Eighteen months of work, hours of advice from many people, oodles of detail and my current project was just all so big that I was regularly derailed by it. I can’t tell you exactly what it is yet but at this stage the job was just to apply for Arts Council funding to get a project done.
The good thing is that I started the process bewildered and now I know we’ve got a strong application, I know that I did it as well as we could. One bad thing is that you obviously never know whether the bid will be successful. But even if it fails, the process taught me a gigantic amount. So that’s good. What’s really bad is that at this crucial point, I was derailed again. Knocked off the productivity train of mixed metaphors. And once you’re off, it is stunningly hard to get back on.

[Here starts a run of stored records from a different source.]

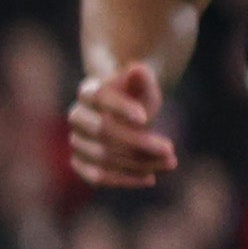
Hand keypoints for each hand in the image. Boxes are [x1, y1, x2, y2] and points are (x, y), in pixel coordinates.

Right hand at [67, 64, 175, 189]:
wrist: (128, 114)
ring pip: (103, 157)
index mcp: (89, 91)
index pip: (99, 98)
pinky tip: (150, 178)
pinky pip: (95, 176)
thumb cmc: (137, 97)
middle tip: (170, 149)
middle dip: (138, 142)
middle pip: (103, 131)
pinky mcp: (81, 162)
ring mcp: (77, 140)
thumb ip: (142, 78)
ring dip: (139, 163)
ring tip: (170, 163)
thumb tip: (137, 68)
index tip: (145, 118)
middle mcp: (78, 116)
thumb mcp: (145, 86)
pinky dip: (123, 179)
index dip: (120, 108)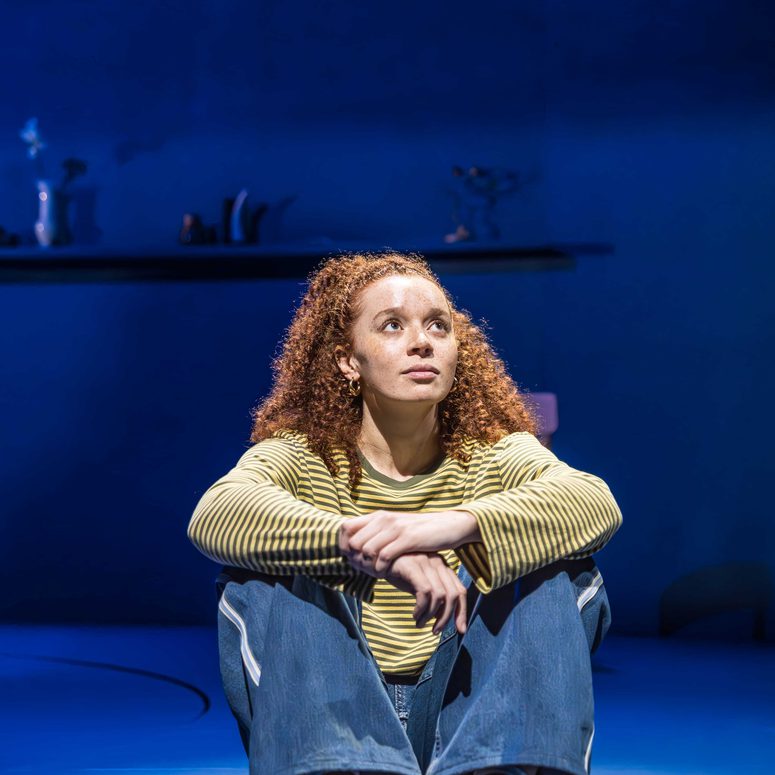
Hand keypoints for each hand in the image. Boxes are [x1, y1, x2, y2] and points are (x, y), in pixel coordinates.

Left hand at [340, 509, 480, 573]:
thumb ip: (377, 532)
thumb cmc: (419, 531)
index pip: (345, 528)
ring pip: (366, 551)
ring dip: (367, 567)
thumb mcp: (395, 527)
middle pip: (352, 543)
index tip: (350, 559)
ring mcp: (395, 528)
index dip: (343, 545)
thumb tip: (355, 544)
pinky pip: (384, 557)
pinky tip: (385, 575)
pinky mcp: (407, 539)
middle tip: (363, 572)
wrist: (448, 525)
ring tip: (374, 575)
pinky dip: (380, 569)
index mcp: (378, 516)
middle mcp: (383, 519)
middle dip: (355, 560)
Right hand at [383, 552, 467, 634]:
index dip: (462, 612)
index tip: (460, 629)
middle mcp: (437, 561)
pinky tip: (414, 615)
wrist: (374, 558)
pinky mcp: (413, 565)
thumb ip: (432, 595)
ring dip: (430, 615)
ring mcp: (425, 562)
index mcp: (442, 566)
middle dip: (446, 617)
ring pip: (439, 596)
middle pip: (453, 594)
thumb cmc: (397, 573)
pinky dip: (421, 608)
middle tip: (435, 631)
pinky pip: (424, 592)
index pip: (460, 590)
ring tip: (420, 623)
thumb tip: (442, 617)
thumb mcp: (418, 583)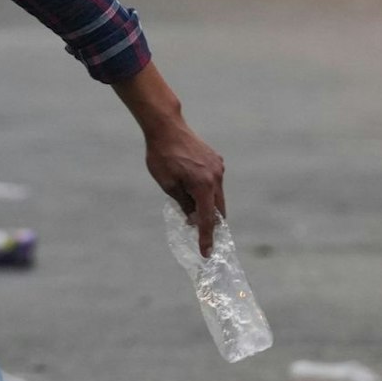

Yesterday at 10am, though, I set a timer on my iPhone for one hour. No way to finish the job in an hour, not even a chance of making a good enough dent. But at least I’d be doing something, I’d be inching along instead of panicking about it all the time like it was a dental appointment.
Do this for me. Do an hour. Whatever it is that is pressing on you, just take the next hour and work on it. Even if that is all you do, you are better off doing that than worrying about it. You are certain to feel better for being even an hour further along with it. And, not to scare you here, but I didn’t stop at the end of my hour. Five hours later, I’d done the application completely. I actually had finished the job. Well, it’s now with my partners on the project, it’s not submitted to Arts Council England yet, but I feel pretty fantastic.
One hour turned me from wanting to run away from this thing into wanting to do more. So try it. Just an hour. Okay?